Whipple eventually fires all his human employees after replacing them with machines, which then turn on him (perhaps only in his mind) by spitting out the harsh demeaning recorded parting words of his former employees back at him over and over, driving Whipple to insanity.

Eventually, the board of directors find him neurotically obsessed with machines and retire him. Whipple joins Hanley at the bar opposite his factory and expresses deep sorrow at his misfortune as he rambles about how it is not fair that machines are replacing men, his poetic justice for caring more about machines in the first place. He also admits that he is lonely because he is not married and has no family and that he feels cast aside like a used part.
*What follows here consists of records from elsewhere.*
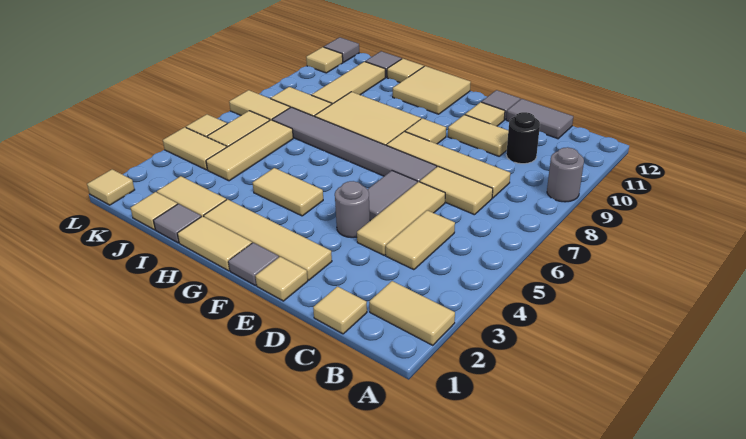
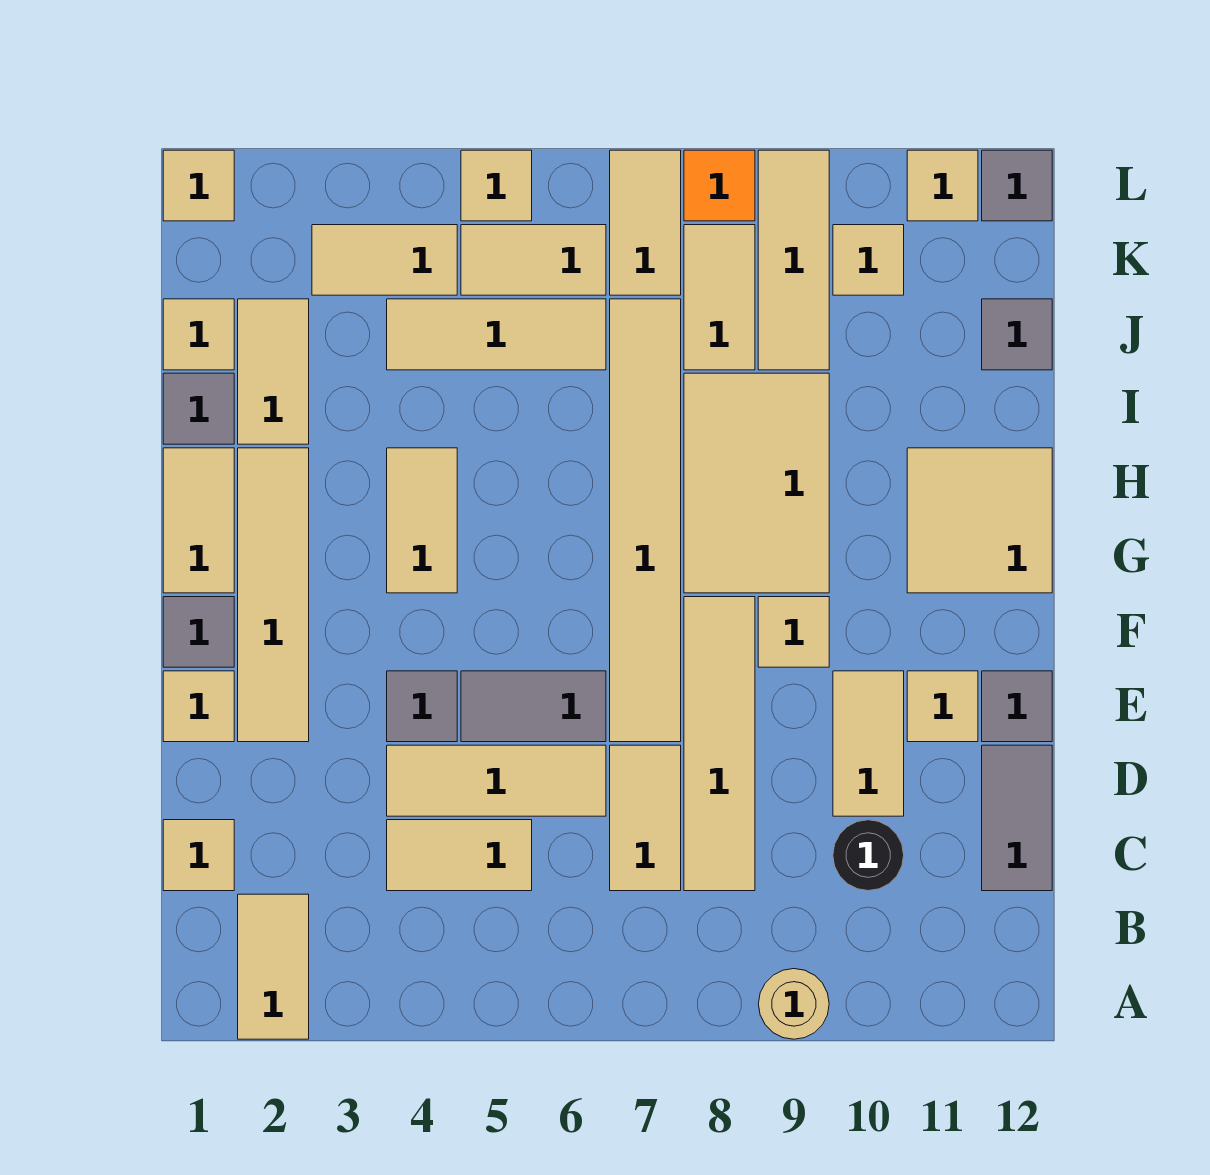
grey round brick A9 level 1 -> tan round brick A9 level 1
grey round brick E4 level 1 -> grey tile E4 level 1
grey tile E7:J7 level 1 -> tan tile E7:J7 level 1
tan tile I12 level 1 -> tan tile K10 level 1
tan tile J9:J11 level 1 -> tan tile J9:L9 level 1
tan tile K4:L4 level 1 -> tan tile K3:K4 level 1
none -> orange tile L8 level 1

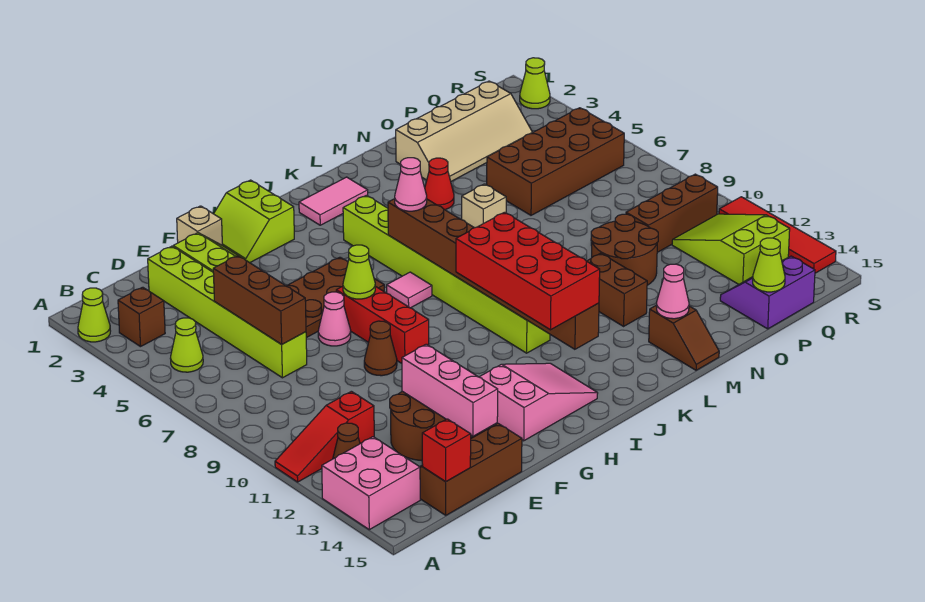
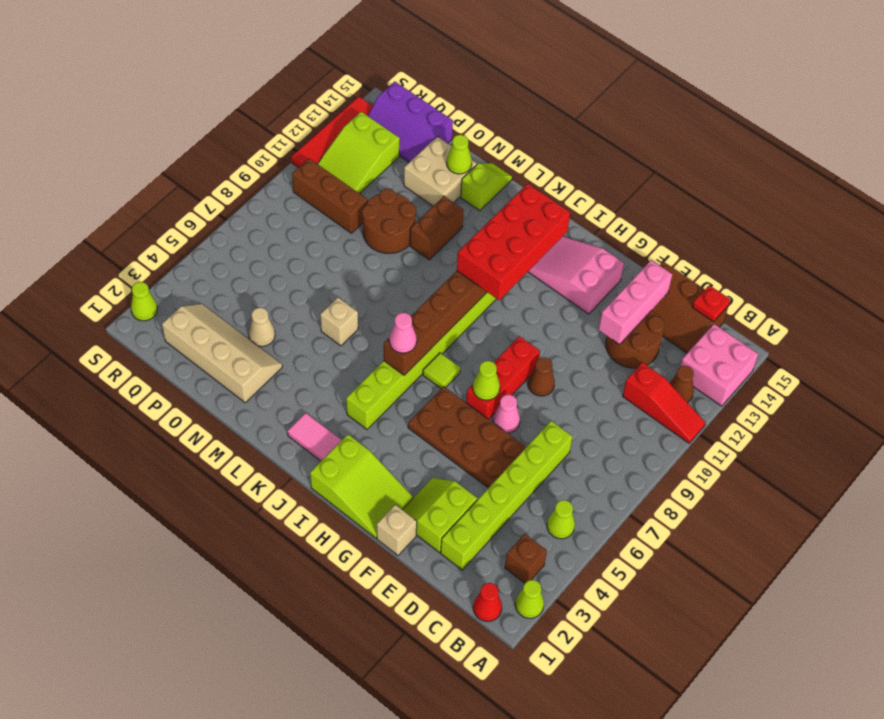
red brick C15 level 2 -> red plate C15 level 2
brown brick D5:D7 level 2 -> none
lime slope G1:H2 level 1 top H -> lime slope G1:I2 level 1 top I
pink tile I7 level 1 -> lime tile I7 level 1
red cone M4 level 1 -> red cone B1 level 1
brown slope M14:M15 level 1 top 14 -> lime slope M14:M15 level 1 top 14
pink cone M14 level 2 -> none
none -> tan brick N13:O14 level 1
none -> tan cone O4 level 1
brown brick O5:R6 level 1 -> none
purple slope P14:Q15 level 1 top 15 -> purple slope P14:R15 level 1 top 15
lime cone P15 level 2 -> lime cone N14 level 2

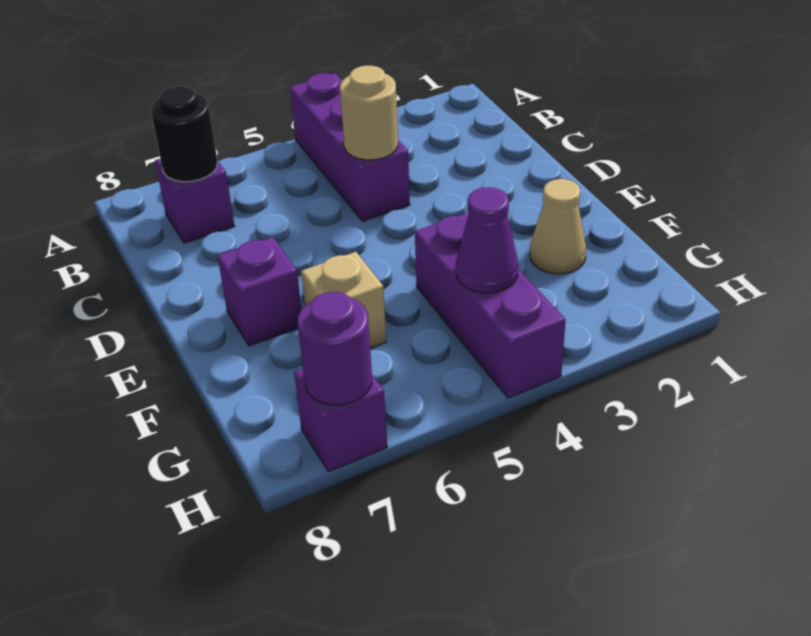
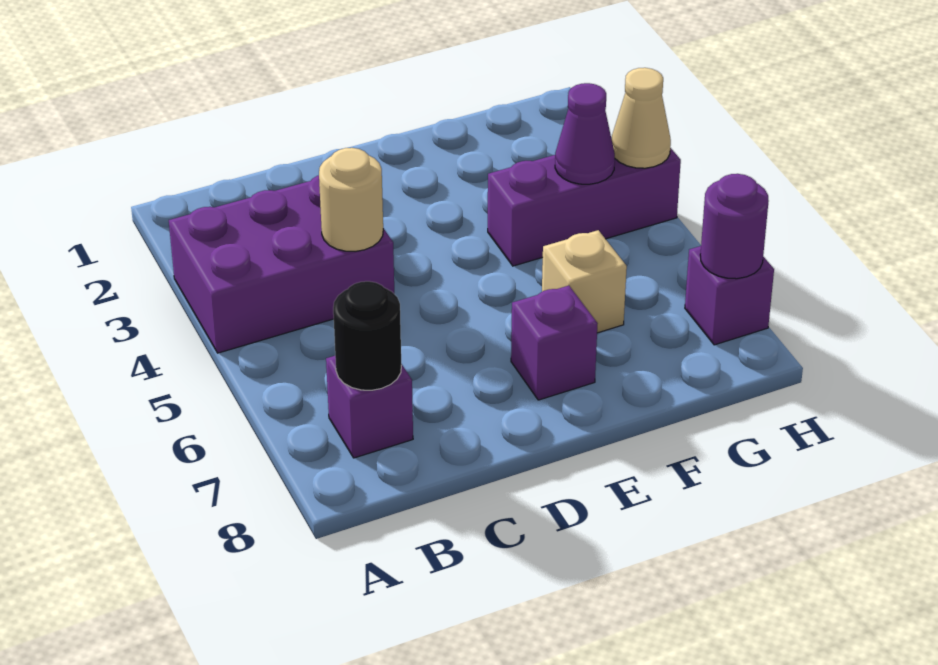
purple brick A4:C4 level 1 -> purple brick A3:C4 level 1
tan cone F2 level 1 -> tan cone H4 level 2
The last scene reveals Whipple's replacement to be a robot (Robby the Robot), which swings Whipple's key on a chain the same way he used to.

==Closing narration==

There are many bromides applicable here: 'too much of a good thing', 'tiger by the tail', 'as you sow so shall you reap'. The point is that, too often, Man becomes clever instead of becoming wise; he becomes inventive and not thoughtful; and sometimes, as in the case of Mr. Whipple, he can create himself right out of existence. As in tonight's tale of oddness and obsolescence, in the Twilight Zone.

==Cast==
- Richard Deacon as Wallace V. Whipple
- Paul Newlan as Walter Hanley
- Ted de Corsia as Dickerson
- Thalmus Rasulala (credited as Jack Crowder) as Technician
- Shawn Michaels as Bartender
- Burt Conroy as Watchman
- Robby the Robot as himself

==Production notes==
The robot that ultimately replaces Mr. Whipple is "Robby the Robot" from the 1956 Sci-Fi film Forbidden Planet. "Robby" appeared in two other episodes of The Twilight Zone: "One for the Angels", the second episode of the series (as a miniature toy), and "Uncle Simon".

==In popular culture==
- Sludge metal band Melvins named a song on their album Hostile Ambient Takeover after the episode.
- The episode was parodied in the Futurama episode "Benderama".
- The name Whipple can be seen in various episodes of the third revival series.